Heidi took a break from the music industry after S.O.A.P. disbanded, and trained to become a tattoo artist while learning to write her own music. She later recorded as a solo artist under the name Suriya, releasing her first single "My Desire" in 2008 and second single "Louis Bag" in 2011. Her song "Forever I B Young" was chosen as a wildcard entry for the Dansk Melodi Grand Prix 2012, the Danish national selection for the Eurovision Song Contest.

==Legacy, sampling and covers==
In 2017, BuzzFeed listed "This Is How We Party" at No. 100 on their list of "The 101 Greatest Dance Songs of the '90s". In 2002, the song was sampled in BoA's song "Tragic", and in 2019 it was sampled in a song also titled "This Is How We Party" by R3hab and Icona Pop.
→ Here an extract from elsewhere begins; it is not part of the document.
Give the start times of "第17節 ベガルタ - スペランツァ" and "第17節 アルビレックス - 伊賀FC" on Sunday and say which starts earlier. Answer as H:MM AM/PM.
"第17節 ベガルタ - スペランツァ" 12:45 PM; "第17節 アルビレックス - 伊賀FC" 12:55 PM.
"Stand by You" was covered by S Club 7 on their 2000 album 7, while that same year "Ladidi Ladida" was covered by i5.

==Discography==
=== Albums ===

| Year | Album | Peak chart positions |  |  |  |  | Certifications |
| DEN | AUS | FIN | NZ | SWE |
| 1998 | Not Like Other Girls | 3 | 61 | 2 | 32 | 40 | IFPI DEN: Platinum; IFPI FIN: Gold; |
| 2000 | Miracle | 20 | — | — | — | — |  |
"—" denotes the album did not chart or was not released in that territory

===Singles===

Year: Title; Peak Chart positions; Certifications; Album
AUS: FIN; FRA; NL; NZ; NOR; UK; US Hot 100; US Top 40; SWE
1998: "This Is How We Party"; 7; 5; 4; 17; 5; 8; 36; 51; 21; 1; ARIA: Platinum; GLF: Gold;; Not Like Other Girls
"Ladidi Ladida": 15; —; 28; —; 8; —; —; —; —; 58; ARIA: Gold;
"Stand by You": 82; —; —; —; —; —; —; —; —; —
1999: "Not Like Other Girls"; —; —; —; —; —; —; —; —; —; —
"Let Love Be Love" (Juice, S.O.A.P., Christina featuring Remee): —; —; —; —; —; —; —; —; —; —; IFPI: Gold;; Non-album single
2000: "S.O.A.P. Is in the Air"; —; —; —; —; —; —; —; —; —; 25; Miracle
"Mr. DJ": —; —; —; —; —; —; —; —; —; —
"Like a Stone (In the Water)": —; —; —; —; —; —; —; —; —; —
2001: "Holiday"; —; —; —; —; —; —; —; —; —; —; Non-album single
"—" denotes a title that did not chart, or was not released in that territory.